We get sober so we can participate in life, but once we’re sober, we feel guilty every time we seize the opportunity to participate in life because there is always a chance that we can’t stay sober. People in recovery get a chance at things that addicts can’t/shouldn’t have: friendships, relationships, careers, a family, a grant to go to Oxford University for a month to work on a master’s thesis… we want it all so badly, and part of us feels like we’ve earned it. Another part of us feels like we’re lying to everyone about everything, and we’d be wrong to let them invest in us because we’re not real people. Sober or not, we’re addicts. Always were, always will be.
The weight of it all is heavy. Every morning we wake up feeling refreshed and determined to fight addiction and win. We’re only getting stronger and more confident in that competition. But every morning we also wake up trying to see only how blessed and lucky we are to have beaten addiction, and not to sink into the realization that we’re still stuck in a no-win situation… it’s a dark contest. So, yeah, sure, not drinking has only gotten easier. But nothing else about addiction recovery is easy. I have no idea what factor had me picking up a two-year chip this morning while a man exactly like me was starting over. But I do know that I won’t take it for granted.
There is another blessing in being an addict in recovery, other than simply surviving while others are still suffering. I would almost say that the years, things, and people that alcoholism cost me were a fair price to pay for the perspective. Yes, two years of sobriety is a success. But not I, nor any other addict would measure our success by stacking it next to someone else’s failure.
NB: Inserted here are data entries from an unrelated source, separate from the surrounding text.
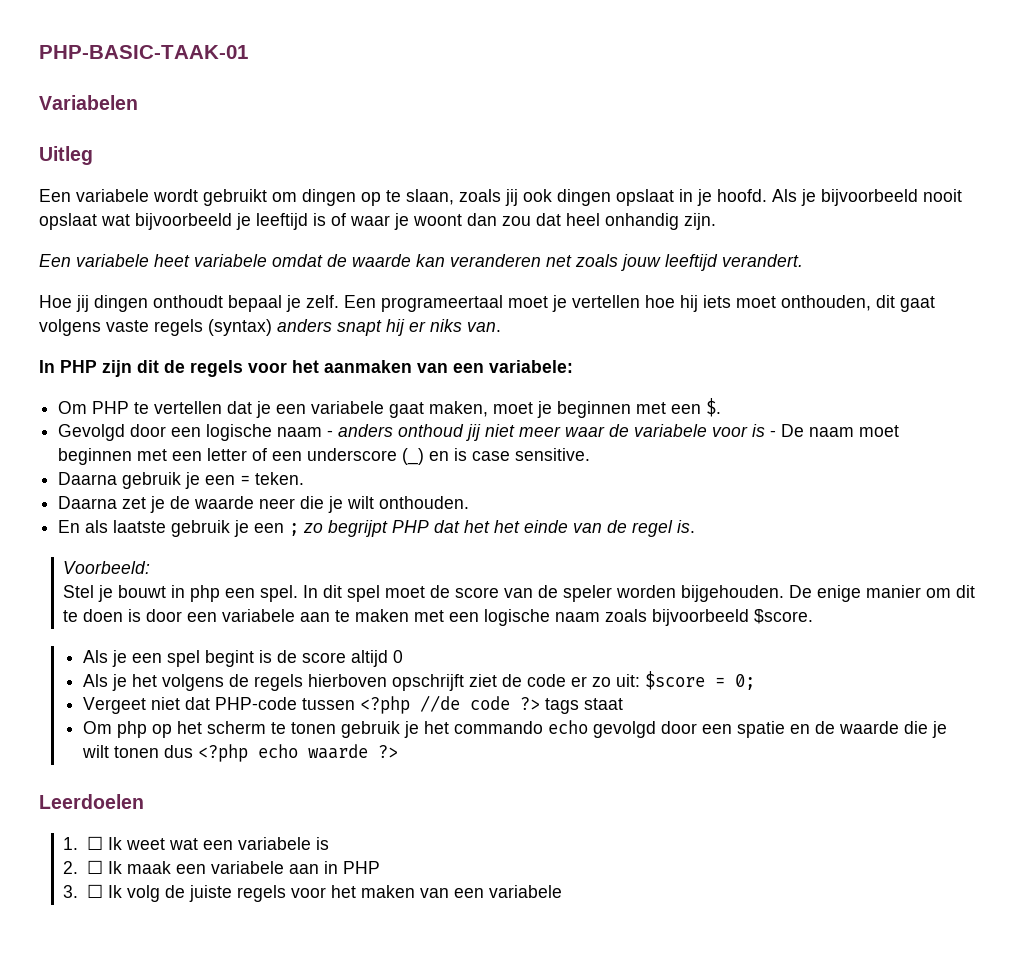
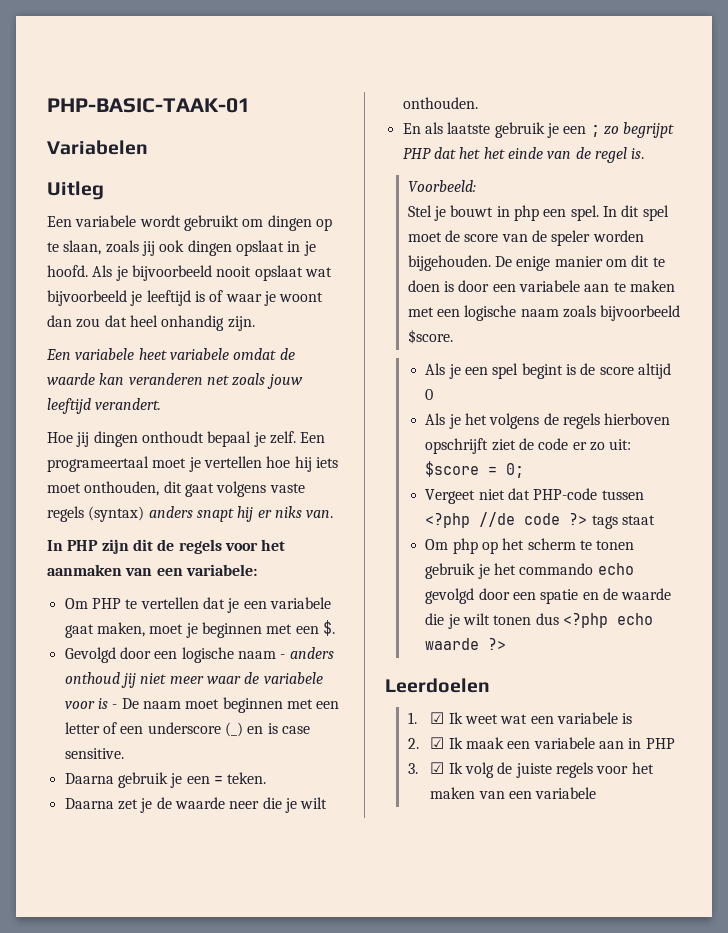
[87,836,104,850] ☐ -> [430,712,445,724] ☑
[87,860,104,874] ☐ -> [430,737,445,749] ☑
[87,884,104,898] ☐ -> [430,762,445,774] ☑

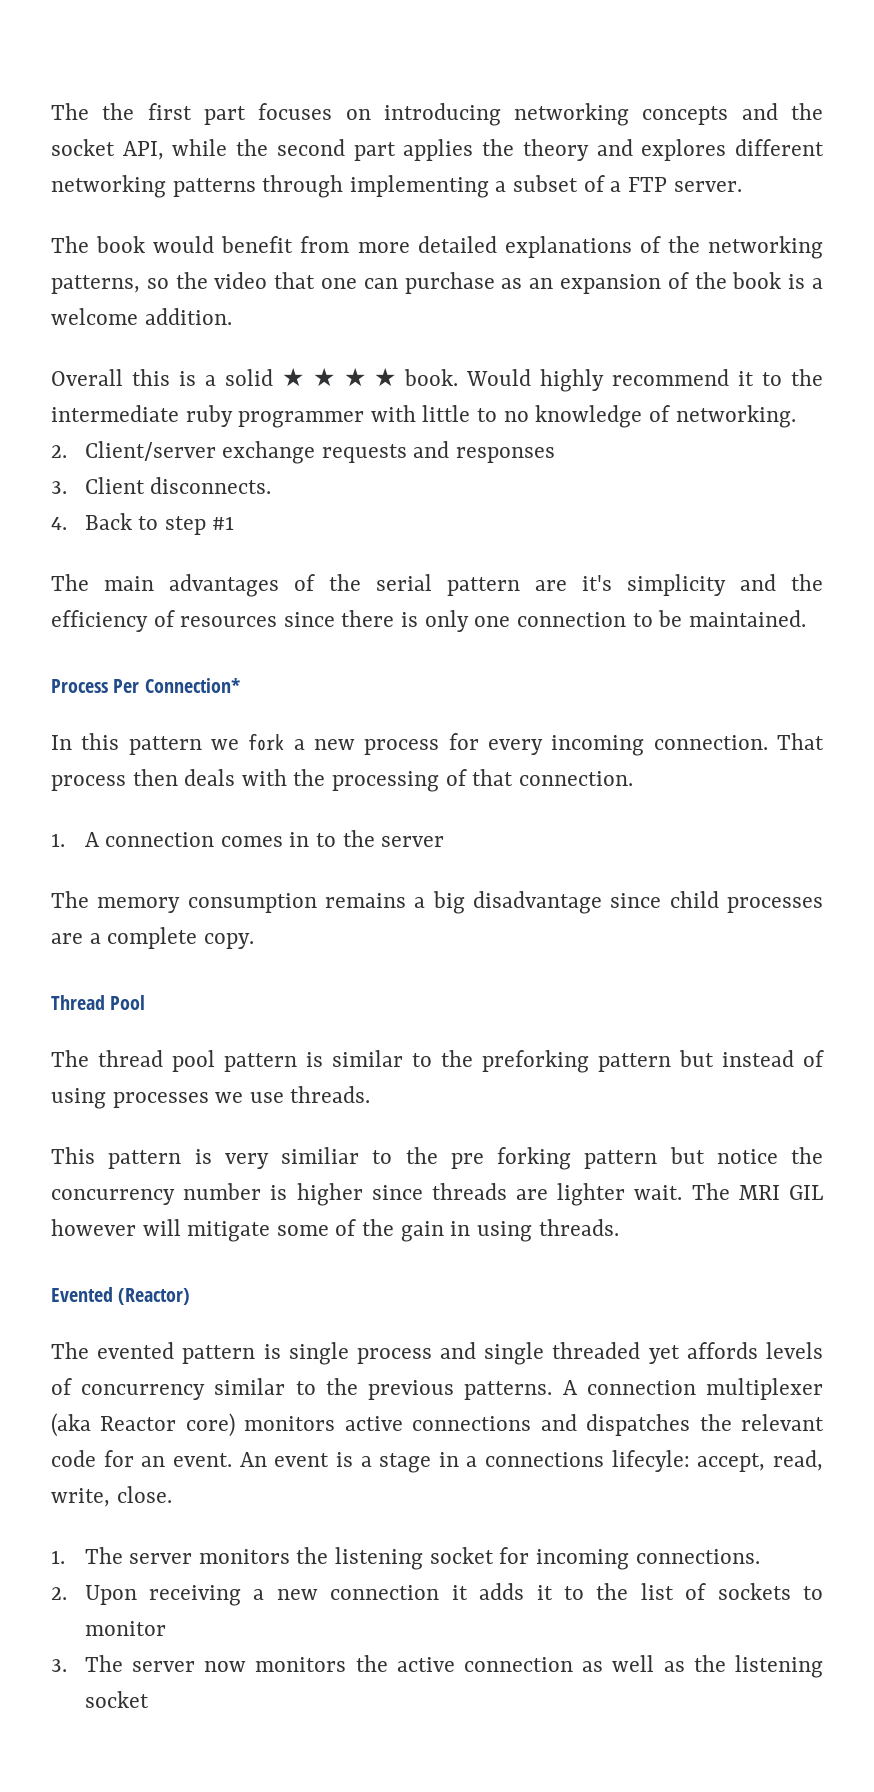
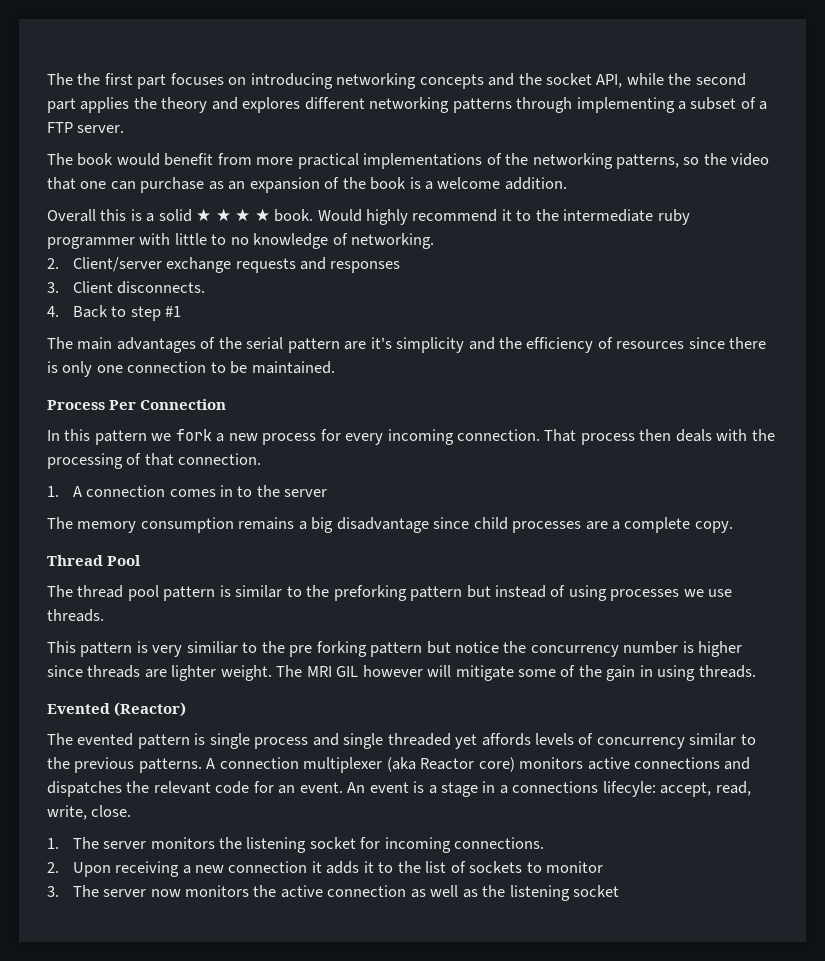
[417,236,632,258] detailed explanations -> [297,153,483,169] practical implementations
[144,678,240,693] Connection* -> [140,399,227,410] Connection
[634,1185,683,1200] wait. -> [220,665,272,681] weight.

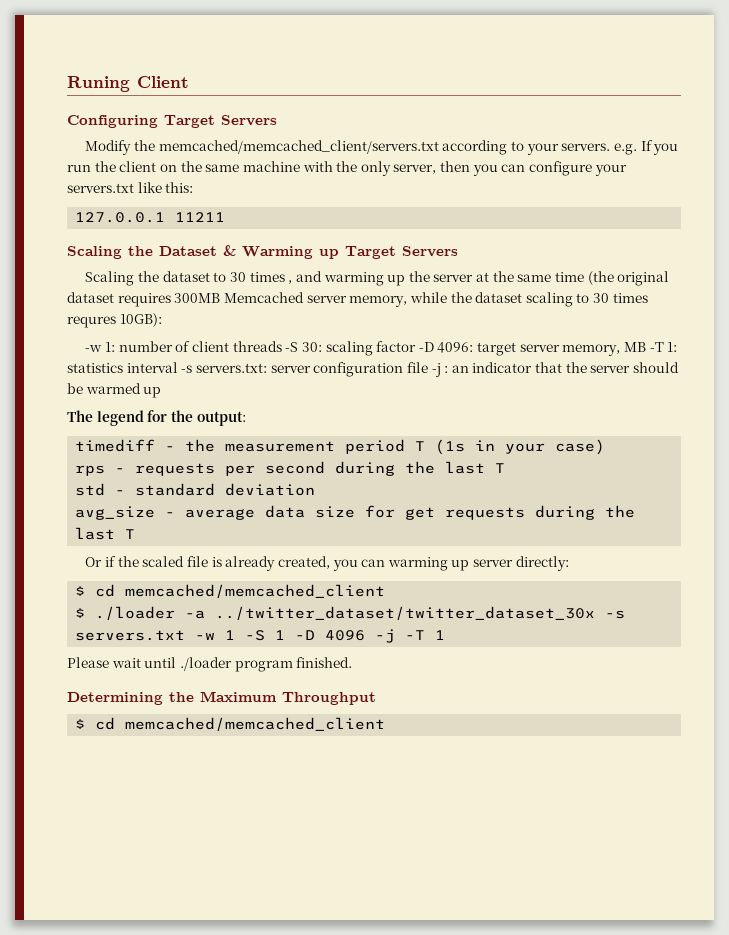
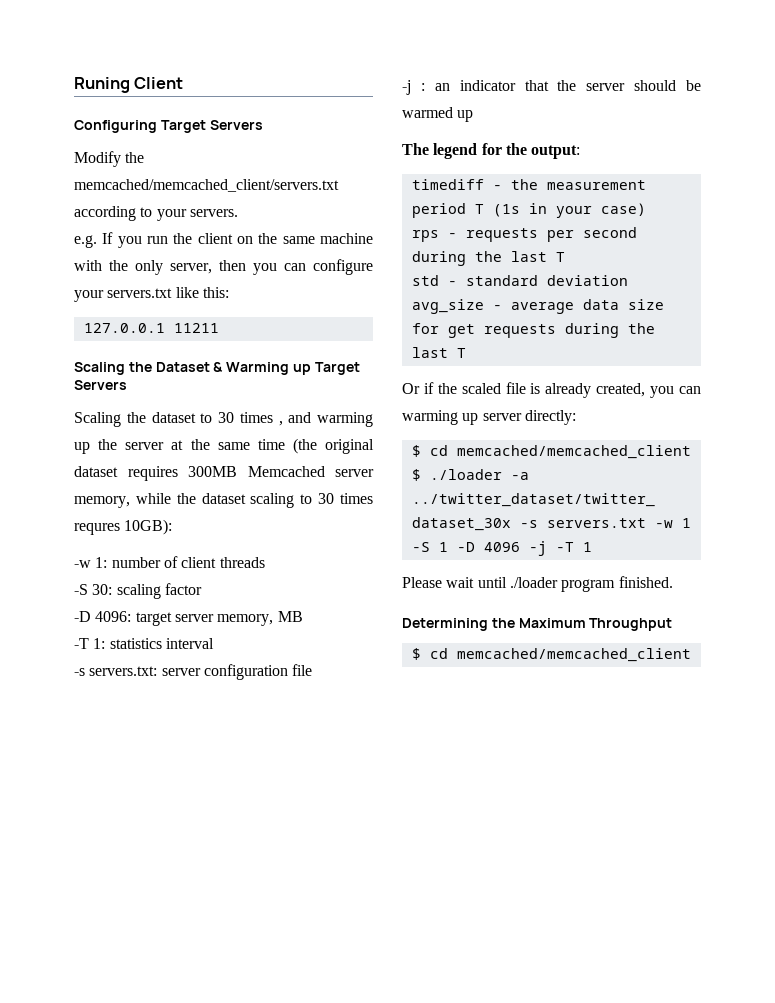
(611, 147) none -> (238, 213) //
(282, 346) none -> (265, 562) //
(417, 346) none -> (202, 589) //
(647, 347) none -> (303, 616) //
(178, 367) none -> (214, 643) //
(428, 367) none -> (313, 670) //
Its not a point of pride and its certainly not a victory. Either we all make it, or none of us does. There is war going on that we seldom talk about. All of us addicts are fighting for our sanity and our lives while we mingle with regular people at the grocery stores, and dinner parties, and fro-yo socials. Some of us wear the mask well. Some of us don’t. Some of us feel the weight of it all, all the time. Some of us have people to help us carry it so it doesn’t feel like such a heavy load. Good people. Great people. The kind of people who have already had to bear my burdens and would still take more, if I told them that I need another hand free because the man next to me with the white chip needs a boost.
I’m not saying that blessings and luck have nothing to do with why I’ve had things so easy, but I don’t want to squelch credit where credit is due… because the dark contest I compete in everyday is balanced with a dazzling, bright contest—one where I say that being sober is easy because I recognize the things that are important. Those important things keep lifting me up, offering help, telling me that I’m doing a great job and that I am enough. All I want to do is keep being enough and still be more of what they need because they deserve the best. When you have the reasons that I do for being better, the no-win situation of being an addict in recovery starts to look like a win-win situation of being an addict in recovery.